Hewlett Packard Enterprise (HPE) Aruba’s latest security product uses technologies acquired from HPE’s Niara purchase to provide analytics-based attack detection and response.
HPE acquired Niara earlier this year. The security startup specialized in user and entity behavior analytics (UEBA). Its technology uses artificial intelligence (AI) and machine learning to establish a baseline for normal behavior, then looks for anomalies that could indicate intrusions.
HPE this week said it rebranded the Niara portfolio — it’s now called IntroSpect — and integrated it with Aruba networking products. The resulting security framework is Aruba 360 Secure Fabric.
“It’s a core strategic initiative for Aruba in the security space at the intersection of connectivity, analytics-driven insight, and control — that’s where this idea of 360 degrees of protection comes in,” said Larry Lunetta, HPE Aruba VP of security solutions marketing. “Given our position as a leading networking provider, we can do that from the edge to the core to the cloud.”
Aruba 360 Secure Fabric
The security framework includes three key components.
The first is the new Aruba IntroSpect UEBA software, which includes continuous monitoring and attack detection. It uses machine learning to detect changes in user and device behavior that can indicate attacks that have evaded traditional security defenses. Machine-learning algorithms generate a risk score based on the severity of an attack to speed up incident investigations for security teams.
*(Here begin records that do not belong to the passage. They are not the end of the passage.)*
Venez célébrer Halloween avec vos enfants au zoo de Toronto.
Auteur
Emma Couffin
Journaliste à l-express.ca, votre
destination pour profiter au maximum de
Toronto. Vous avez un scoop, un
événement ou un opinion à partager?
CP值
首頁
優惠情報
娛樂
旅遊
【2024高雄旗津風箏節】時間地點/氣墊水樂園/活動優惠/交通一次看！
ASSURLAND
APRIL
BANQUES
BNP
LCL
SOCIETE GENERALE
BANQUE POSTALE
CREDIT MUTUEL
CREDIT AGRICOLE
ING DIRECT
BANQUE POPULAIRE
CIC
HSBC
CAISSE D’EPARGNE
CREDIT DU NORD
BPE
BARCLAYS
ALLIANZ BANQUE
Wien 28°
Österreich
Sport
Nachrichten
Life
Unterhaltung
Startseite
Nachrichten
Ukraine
In addition to the regular version of the IntroSpect product, HPE Aruba is offering a starter version for enterprises, called IntroSpect Standard. HPE’s goal is to eventually bump them up to the version with more advanced security and machine learning capabilities.
The second piece of the 360 Secure Fabric is Aruba ClearPass. This is an existing network access control (NAC) and policy management security product. It profiles bring-your-own-device (BYOD) and Internet of Things (IoT) users and devices, enabling automated attack response. “Think of ClearPass as the gatekeeper for the network,” Lunetta said.
This software can also be deployed on any vendor’s network.
The final piece of the framework is Aruba Secure Core — the hardware component. This embeds security capabilities across Aruba’s WiFi access points, wireless controllers, and switches. “The Secure Core represents those core capabilities as well as a new opportunity to integrate our network with very deep insights,” Lunetta said.
Security Partners Program
Companies can piecemeal the fabric so it doesn’t require an entire security overhaul. To this end, HPE has verified more than 100 other vendors’ security and infrastructure products to ensure they will play nice with Aruba offerings. The partner program includes software from McAfee, Palo Alto Networks, AirWatch by VMware, IBM and others.
“You can take IntroSpect out and plug in any of our 120 vendor partners,” Lunetta said. “While clearly we believe this process is better with all of the pieces enjoined, if you don’t have them all it still works perfectly well. That’s the value of the open architectures.”